• AUFGABE A:
Beantworten Sie anhand des Textauszugs über die Innenarchitektur des Waldhotels die folgenden Fragen:
(i) Welche Themen bildeten den Ausgangspunkt für den Entwurf?
(ii) Welche zwei Merkmale der Natur haben die Gestaltung inspiriert?
(iii) Welche sinnlichen Erfahrungen wirkten als Impulsgeber?
• AUFGABE B: Setzen Sie den Text über die Innenarchitektur des Waldhotels fort.

• TEXTAUSZUG:
____________________
Ausgangspunkt beim Entwurf der neuen Innenarchitektur des Waldhotels waren zunächst die Themen „Wald", „Hotel am Waldrand", „Natur" und das Erleben dieser Bereiche mit allen Sinnen. Zum einen haben die vielfältigen Formen der Natur und ihre große Farbenpalette die Gestaltung inspiriert, als Impulsgeber agierten zum anderen sinnliche Erfahrungen wie Sonne, Wärme, Schatten, Wind und die Haptik der Naturmaterialien.
____________________
• BEREITGESTELLTES MATERIAL:

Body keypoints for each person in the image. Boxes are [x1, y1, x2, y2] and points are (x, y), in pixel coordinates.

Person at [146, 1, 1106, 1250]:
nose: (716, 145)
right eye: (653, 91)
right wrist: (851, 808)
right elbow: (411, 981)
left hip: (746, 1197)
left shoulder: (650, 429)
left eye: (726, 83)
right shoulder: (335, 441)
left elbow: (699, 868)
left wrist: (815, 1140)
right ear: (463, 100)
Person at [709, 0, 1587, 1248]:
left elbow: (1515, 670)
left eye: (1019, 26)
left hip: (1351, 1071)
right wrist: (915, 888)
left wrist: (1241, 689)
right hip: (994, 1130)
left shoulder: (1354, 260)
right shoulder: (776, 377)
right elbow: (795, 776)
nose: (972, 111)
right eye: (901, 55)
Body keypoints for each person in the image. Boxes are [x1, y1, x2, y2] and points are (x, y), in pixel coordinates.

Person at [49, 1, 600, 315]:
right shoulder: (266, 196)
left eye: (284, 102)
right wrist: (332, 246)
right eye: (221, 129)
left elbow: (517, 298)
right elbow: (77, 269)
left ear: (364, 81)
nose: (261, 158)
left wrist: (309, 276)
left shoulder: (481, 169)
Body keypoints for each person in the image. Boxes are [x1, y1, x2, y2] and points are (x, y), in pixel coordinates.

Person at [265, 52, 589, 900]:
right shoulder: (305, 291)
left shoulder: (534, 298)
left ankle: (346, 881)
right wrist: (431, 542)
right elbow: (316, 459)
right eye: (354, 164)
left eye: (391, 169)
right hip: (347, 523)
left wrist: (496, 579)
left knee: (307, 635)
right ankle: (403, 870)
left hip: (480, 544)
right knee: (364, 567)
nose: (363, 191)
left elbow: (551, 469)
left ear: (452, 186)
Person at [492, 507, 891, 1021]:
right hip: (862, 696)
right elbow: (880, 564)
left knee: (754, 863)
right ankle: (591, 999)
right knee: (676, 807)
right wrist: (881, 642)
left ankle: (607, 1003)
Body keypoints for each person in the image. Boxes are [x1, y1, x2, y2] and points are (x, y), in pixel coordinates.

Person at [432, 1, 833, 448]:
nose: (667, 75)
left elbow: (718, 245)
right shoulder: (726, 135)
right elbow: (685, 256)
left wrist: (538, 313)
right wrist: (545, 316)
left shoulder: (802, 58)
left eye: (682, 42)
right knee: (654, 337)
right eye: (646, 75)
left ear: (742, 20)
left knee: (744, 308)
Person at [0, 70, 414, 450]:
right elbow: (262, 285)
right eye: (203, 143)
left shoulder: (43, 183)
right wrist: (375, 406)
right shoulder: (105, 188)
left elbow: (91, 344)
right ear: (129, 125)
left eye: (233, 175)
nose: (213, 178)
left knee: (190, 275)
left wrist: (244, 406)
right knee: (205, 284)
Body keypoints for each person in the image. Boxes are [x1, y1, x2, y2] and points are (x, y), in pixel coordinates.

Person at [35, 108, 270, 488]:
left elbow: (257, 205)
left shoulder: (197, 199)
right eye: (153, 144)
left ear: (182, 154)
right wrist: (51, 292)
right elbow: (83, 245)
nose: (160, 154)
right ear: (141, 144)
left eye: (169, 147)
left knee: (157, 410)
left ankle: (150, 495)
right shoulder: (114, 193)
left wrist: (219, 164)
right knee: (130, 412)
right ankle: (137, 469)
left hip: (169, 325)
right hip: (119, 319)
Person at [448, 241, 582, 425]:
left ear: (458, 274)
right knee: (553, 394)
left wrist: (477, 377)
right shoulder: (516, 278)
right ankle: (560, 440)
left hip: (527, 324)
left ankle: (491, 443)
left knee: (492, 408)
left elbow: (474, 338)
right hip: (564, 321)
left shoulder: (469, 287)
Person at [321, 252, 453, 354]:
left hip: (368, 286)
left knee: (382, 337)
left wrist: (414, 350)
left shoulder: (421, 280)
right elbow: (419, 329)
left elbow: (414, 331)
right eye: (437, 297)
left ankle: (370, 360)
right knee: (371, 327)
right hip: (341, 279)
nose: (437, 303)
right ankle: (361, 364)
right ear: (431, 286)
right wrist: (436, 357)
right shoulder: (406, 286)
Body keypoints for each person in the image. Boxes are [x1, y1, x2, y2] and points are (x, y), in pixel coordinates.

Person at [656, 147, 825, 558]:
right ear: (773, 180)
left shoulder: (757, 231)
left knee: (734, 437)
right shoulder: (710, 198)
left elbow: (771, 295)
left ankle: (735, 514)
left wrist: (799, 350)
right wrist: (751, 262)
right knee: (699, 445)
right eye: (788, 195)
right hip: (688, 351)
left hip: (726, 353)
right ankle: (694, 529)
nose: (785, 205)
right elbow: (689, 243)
____________________
• ERGEBNIS A:
(i) „Wald", „Hotel am Waldrand", „Natur" und das Erleben dieser Bereiche mit allen Sinnen
(ii) die vielfältigen Formen der Natur und ihre große Farbenpalette
(iii) Sonne, Wärme, Schatten, Wind und die Haptik der Naturmaterialien

• ERGEBNIS B:
Gekonntes Spiel mit Elementen der Natur

So inspirierte Behncke etwa bei der Auswahl der holländischen BN-Streifen-Tapeten die Unregelmäßigkeit von Baumrinden. „Die Unregelmäßigkeit der frei gezogenen Linien erinnert an die Natur sowie an Handwerklichkeit und steht in dieser abstrahierten Form für das Naturerlebnis: den Blick in den Wald", erläutert der gebürtige Deutsche mit internationaler Vita. Durchgehend findet die Vielfalt der Natur ihren Niederschlag in der Auswahl der Möbel, Tapeten, Vorhänge und Lampen so exklusiver, designorientierter Hersteller wie Gervasoni, Flexform, Terzani, Knoll, Treca Betten, Kvadrat, Philippe Hurel, Hans Grohe, Kettal, Santa & Cole, Cole & Son sowie internationaler Designer wie Matteo Thun, Patricia Urquiola, Vivienne Westwood und Philippe Starck. Die Ausführung lag in Händen von sporer plus und der Hesselschwerdt Wohnmanufaktur, beide aus Stuttgart.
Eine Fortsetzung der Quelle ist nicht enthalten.